Varenicline (Chantix)
https://clinicaltrials.gov/search?term=varenicline (369 matches)
https://clinicaltrials.gov/search?term=varenicline+and+sca (1 match)

This drug (a nicotinic agonist, meaning it’s similar to nicotine) is fairly well-known in SCA3 circles, because the results were that ataxia symptoms improved:

https://www.ncbi.nlm.nih.gov/pubmed/22323747

However, it’s not a very popular SCA3 drug because few people are willing to take a newfangled drug with many side effects just for some possible symptom relief.

Lithium has been around since the 1800s. So why not see what effect it has on various diseases?

https://clinicaltrials.gov/search?term=lithium (473 matches)
https://clinicaltrials.gov/search?term=lithium+and+sca (4 matches)

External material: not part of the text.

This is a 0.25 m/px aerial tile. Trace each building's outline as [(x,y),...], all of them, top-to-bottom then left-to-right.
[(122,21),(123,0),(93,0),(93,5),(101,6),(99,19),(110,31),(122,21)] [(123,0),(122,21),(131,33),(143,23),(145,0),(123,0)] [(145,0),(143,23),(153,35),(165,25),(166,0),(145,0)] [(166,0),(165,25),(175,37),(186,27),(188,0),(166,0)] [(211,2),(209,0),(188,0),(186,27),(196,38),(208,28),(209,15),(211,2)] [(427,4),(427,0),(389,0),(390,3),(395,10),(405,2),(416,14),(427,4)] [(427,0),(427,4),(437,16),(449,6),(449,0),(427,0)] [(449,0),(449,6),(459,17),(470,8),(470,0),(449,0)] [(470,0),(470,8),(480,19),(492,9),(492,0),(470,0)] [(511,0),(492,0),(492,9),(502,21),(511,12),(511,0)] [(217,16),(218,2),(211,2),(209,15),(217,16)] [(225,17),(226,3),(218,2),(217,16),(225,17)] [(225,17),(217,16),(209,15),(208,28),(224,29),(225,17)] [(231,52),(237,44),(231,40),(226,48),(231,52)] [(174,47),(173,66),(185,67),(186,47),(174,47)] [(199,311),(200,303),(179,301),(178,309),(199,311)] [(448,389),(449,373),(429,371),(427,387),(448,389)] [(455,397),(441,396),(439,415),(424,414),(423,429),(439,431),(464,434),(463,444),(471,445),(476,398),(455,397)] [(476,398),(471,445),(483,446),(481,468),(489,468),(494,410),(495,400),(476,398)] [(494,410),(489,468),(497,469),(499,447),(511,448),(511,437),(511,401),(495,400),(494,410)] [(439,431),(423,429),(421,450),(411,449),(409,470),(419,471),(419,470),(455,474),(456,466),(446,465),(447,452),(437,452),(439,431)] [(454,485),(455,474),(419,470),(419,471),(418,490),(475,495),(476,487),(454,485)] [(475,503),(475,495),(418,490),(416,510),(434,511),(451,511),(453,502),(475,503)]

Here’s a drug that’s used for some with ALS (amyotrophic lateral sclerosis), a disease somewhat symptomatically similar to SCA but that can progress about a hundred times faster:

Riluzole
https://clinicaltrials.gov/search?term=riluzole (116 matches)
https://clinicaltrials.gov/search?term=riluzole+and+sca (4 matches)
https://clinicaltrials.gov/search?term=riluzole+and+sclerosis (72 matches)

[Sarcasm alert] And why not test some dietary supplements? I mean, if people are buying it at Whole Foods, why not inject it directly into your bloodstream and see what happens?

Trehalose
https://clinicaltrials.gov/search?term=trehalose (44 matches)

Others
https://clinicaltrials.gov/search?term=garlic (84 matches)
https://clinicaltrials.gov/search?term=turmeric (192 matches)
https://clinicaltrials.gov/search?term=CBD (824 matches)
https://clinicaltrials.gov/search?term=cannabis (1192 matches)

Addendum

2017-04-20: Two examples of drug repurposing around neurodegeneration: trazodone and dibenzoylmethane (DBM).